Fall arrived officially Sept. 22. But the day before, the temperature at the Hummell Abode dropped enough to prompt the semi-annual Opening of the Windows.
The ceremony allowed us to turn off the AC and take advantage of the crisp coolness of the fresh Lowcountry air.
Not only was it good to open the house and let old air out and fresh new air flow through it, sending excess CO2 out, but it was time for nature’s marvelous melodies to be heard indoors.
The first sounds we heard were the birds.
I love their songs and am learning to identify various species by their sounds. I’ve learned that it’s the Carolina wrens that make that “chirpity chirpity chirpity chirp” call.

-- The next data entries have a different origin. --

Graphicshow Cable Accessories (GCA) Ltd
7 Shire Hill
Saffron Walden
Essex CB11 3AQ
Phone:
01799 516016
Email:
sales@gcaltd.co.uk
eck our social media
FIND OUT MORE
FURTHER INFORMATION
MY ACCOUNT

The wrens are also picky eaters, by the way. They are never satisfied with the seeds in our feeders, so they flick out the many types they don’t want. The seed garden below the feeders is a banquet for other critters, though.
Beautiful cardinals are frequent fliers. They identify themselves with a song of “birds birds birds.”
We’ve come to match the abundant chickadees with their quick, high-pitched “fee-bee, fee-bay.”
An occasional visitor is the Tufted Titmouse, who seems to enjoy all types of seeds in the feeder. I’ve only recently learned that the “Peter, Peter, Peter!” call I’ve been hearing for years comes from these birds.
I still haven’t figured out what or where the “Judy Judy Judy” bird is, but it’s a common one. There’s also the sharp-sounding “cheater cheater” bird. I’m not sure if this one is accusing someone else. Maybe it’s the reply to the softer-tone of another bird’s “I miss you, miss you.”
(Is it odd that we translate our birds’ songs into recognizable English words or phrases? Do birds in Germany or Japan or Russia makes sounds in those languages?)
If you read this column just a couple of issues ago, you know of my affinity for squirrels. Have you ever heard them “bark” at one another? With the windows open, I can hear their gruff chatter in the treetops, perhaps rejecting unwanted advances or maybe protecting babies, or arguing over dinner.
We’ve heard mourning doves with their slow, soulful cooing, and loud grackles, whose “ack ack ack” sound imitates its name.
Often in the late afternoon, we hear our resident barred owls calling one another from treetop to treetop: “Who, who, who’ll cook for you?” We also have become adept at spotting them in the live oaks around us, and we are amused when we see one flying low overhead.
At night, the crickets and cicadas announce their presence with a delightful and hours-long cacophony. After a good rain, the multitude of frogs in a little “pond” out back croak to high heaven!
In addition to nature sounds, we also hear the welcome sounds of a good neighborhood: Children laughing as they disembark from the school bus; the neighbor guy taking his Harley out for his daily ride; dogs barking at other dogs while owners are walking them; and the friendly “Hello” of cyclists as they pass a neighbor’s house.
Of course, with windows open wide all day, there are other, not-so-pleasant sounds to be heard in our neighborhoods: Multiple mow-and-blow squads up and down the street seemingly daily; the occasional siren of a fire truck screaming down a nearby road; someone’s loud music (never to anyone else’s taste) on his way out to a party or home.
I’ve never been a fan of leaf blowers, but if their occasional obnoxious noise is the price I have to pay for the cheerful, natural sounds of the great outdoors, I’m happy to pony up.